## Begin QUOTED PASSAGE

You are right, Windows processes are heavy. Moreover, context switch between
processes on Windows is also a little slower, because NT-based kernels went
"maximum security" route and perform full process isolation, that's also why
Windows doesn't have a fork-like syscall, only environment variables, IIRC,
can be cloned. (which is how, I suspect, Linux threads are implemented -
they're probably share-everything fork calls).

On the other hand thread/fiber switch on Windows, I believe, is fastest of all
popular x86 OSes.

All in all I like Windows process model a lot more. Clear separation between
processes (share nothing) and threads (share everything except the stack) is
well-known and well documented, and leads to a much nicer server-like
application programming experience.

Although... I really like how easily you can nuke frozen processes on Linux if
there is a problem. No programming tools/knowledge required. Dealing with hung
threads would have been a lot harder.

------
dreish
In summary: They're a bad idea because they're extremely hard to get right.
You'll almost certainly create a program that works at most 99% of the time,
and you'll never figure out what happened to the other 1% (my words, not
Ousterhout's).

He suggests events as a simpler alternative. I would add: Unless you use a
language with convenient concurrency semantics like Clojure.

------
jws
A view from the time machine. That is the 1995 view of threads. Much of it is
still true, some of it isn't.

I would recommend that anyone using threads run their program through the
Helgrind tool from the Valgrind folk. It does a nice job of noticing if you
missed a lock on a shared variable by instrumenting and analyzing your program
at run time. (It caught me on one in my most recent program. I knew I hadn't
started any threads when I made the access, still I should have had a lock
there in case I later changed the initialization order.)

------
davidw
Ironically, Tcl actually does threads in a fairly nice way:

Each thread gets its own Tcl interpreter, and you pass messages back and forth
between them. It's a much better approach than the "one big lock". I believe
Perl takes a similar approach to Tcl.

------
zandorg
I recently wrote a bit of code which throws off a monitoring thread before
launching an external process. If the process crashes, the monitoring thread
kills the Windows dialog saying it crashed, and continues as normal.

------
axod
Using threads:

1\. Tell the O/S to decide which order all your tasks execute (Wow great I
don't need to worry about all that).

2\. Oops, now we don't know what order tasks will execute, so we have to
program a whole heap of synchronization code.

## End QUOTED PASSAGE

**STATED TASK:** In the forum discussion, which tool does jws recommend running a threaded program through?

## Begin MATERIAL

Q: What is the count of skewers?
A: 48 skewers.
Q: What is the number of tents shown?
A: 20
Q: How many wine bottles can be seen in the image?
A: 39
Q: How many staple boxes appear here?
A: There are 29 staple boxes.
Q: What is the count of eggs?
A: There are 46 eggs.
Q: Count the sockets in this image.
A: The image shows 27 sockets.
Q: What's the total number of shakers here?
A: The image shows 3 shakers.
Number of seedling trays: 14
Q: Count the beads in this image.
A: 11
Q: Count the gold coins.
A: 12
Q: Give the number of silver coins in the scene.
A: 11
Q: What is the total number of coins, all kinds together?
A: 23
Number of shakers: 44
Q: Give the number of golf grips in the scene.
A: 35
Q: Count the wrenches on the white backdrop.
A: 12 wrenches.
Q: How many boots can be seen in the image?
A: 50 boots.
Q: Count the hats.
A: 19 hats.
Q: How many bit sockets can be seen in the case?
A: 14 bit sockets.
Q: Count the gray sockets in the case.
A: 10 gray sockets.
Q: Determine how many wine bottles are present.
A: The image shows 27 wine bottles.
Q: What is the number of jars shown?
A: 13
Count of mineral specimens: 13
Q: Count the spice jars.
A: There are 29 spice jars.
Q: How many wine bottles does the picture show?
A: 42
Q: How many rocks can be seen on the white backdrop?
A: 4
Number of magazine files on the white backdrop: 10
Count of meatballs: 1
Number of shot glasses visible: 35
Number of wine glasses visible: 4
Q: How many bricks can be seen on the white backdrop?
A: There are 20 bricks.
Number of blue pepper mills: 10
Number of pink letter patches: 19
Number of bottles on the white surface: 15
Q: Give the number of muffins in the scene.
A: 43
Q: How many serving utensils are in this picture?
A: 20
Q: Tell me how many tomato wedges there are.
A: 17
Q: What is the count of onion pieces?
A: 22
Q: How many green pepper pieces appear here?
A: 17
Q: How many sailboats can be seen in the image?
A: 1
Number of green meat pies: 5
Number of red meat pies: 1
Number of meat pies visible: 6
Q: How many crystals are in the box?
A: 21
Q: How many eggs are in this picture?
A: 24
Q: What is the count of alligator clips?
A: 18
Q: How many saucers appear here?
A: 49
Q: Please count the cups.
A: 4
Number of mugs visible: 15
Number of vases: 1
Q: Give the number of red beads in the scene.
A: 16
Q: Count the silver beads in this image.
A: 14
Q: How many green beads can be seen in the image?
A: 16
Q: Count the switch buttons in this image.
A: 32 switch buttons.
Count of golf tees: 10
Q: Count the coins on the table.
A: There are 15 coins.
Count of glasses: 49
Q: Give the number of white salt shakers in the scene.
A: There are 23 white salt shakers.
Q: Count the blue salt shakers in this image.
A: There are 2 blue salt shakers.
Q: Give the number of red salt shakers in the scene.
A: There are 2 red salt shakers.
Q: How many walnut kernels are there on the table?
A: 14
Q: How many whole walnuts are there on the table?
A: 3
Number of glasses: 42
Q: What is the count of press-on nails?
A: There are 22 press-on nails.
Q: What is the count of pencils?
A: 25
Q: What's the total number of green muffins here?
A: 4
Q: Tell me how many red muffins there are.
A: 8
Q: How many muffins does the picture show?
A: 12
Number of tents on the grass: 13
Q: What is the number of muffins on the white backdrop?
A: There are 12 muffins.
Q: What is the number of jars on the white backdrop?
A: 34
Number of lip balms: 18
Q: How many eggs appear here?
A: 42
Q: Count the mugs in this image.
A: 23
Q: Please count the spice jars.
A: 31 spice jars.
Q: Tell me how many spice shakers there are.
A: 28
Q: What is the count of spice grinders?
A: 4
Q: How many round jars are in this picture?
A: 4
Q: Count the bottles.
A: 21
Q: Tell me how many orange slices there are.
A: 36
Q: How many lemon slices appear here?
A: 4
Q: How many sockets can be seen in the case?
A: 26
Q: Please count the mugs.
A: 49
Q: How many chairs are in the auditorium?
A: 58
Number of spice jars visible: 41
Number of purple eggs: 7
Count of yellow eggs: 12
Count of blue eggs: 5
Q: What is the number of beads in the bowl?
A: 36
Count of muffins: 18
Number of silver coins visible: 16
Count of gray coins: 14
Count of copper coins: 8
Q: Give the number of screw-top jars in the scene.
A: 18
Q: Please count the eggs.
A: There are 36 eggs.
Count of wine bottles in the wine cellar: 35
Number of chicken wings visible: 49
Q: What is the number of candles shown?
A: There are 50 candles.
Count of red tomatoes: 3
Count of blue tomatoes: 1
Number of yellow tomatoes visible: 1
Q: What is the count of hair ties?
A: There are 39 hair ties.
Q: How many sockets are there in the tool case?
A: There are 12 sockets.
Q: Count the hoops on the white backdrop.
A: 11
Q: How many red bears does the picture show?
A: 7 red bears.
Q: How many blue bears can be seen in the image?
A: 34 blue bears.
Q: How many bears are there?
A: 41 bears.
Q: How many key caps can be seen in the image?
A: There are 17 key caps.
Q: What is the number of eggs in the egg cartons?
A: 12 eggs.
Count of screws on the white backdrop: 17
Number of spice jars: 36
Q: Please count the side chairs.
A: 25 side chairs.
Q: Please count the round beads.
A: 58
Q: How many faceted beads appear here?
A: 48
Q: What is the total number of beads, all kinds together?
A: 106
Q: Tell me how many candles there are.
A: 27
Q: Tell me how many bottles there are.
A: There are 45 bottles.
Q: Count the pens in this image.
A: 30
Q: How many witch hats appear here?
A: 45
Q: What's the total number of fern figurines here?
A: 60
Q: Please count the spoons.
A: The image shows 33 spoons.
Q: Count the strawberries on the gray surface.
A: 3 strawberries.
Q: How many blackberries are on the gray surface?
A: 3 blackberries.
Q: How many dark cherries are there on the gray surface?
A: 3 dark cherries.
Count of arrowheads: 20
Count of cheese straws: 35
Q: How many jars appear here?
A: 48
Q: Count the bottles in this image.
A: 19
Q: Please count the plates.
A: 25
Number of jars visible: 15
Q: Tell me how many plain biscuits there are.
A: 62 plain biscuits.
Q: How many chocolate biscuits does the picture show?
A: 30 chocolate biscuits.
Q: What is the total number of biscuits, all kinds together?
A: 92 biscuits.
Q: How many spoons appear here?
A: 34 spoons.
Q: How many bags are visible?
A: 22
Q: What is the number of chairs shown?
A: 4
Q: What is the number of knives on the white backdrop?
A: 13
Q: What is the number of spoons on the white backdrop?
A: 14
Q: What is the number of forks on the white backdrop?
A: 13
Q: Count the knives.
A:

## End MATERIAL

**REPLY TO THE EXERCISE:** The Helgrind tool from the Valgrind folk.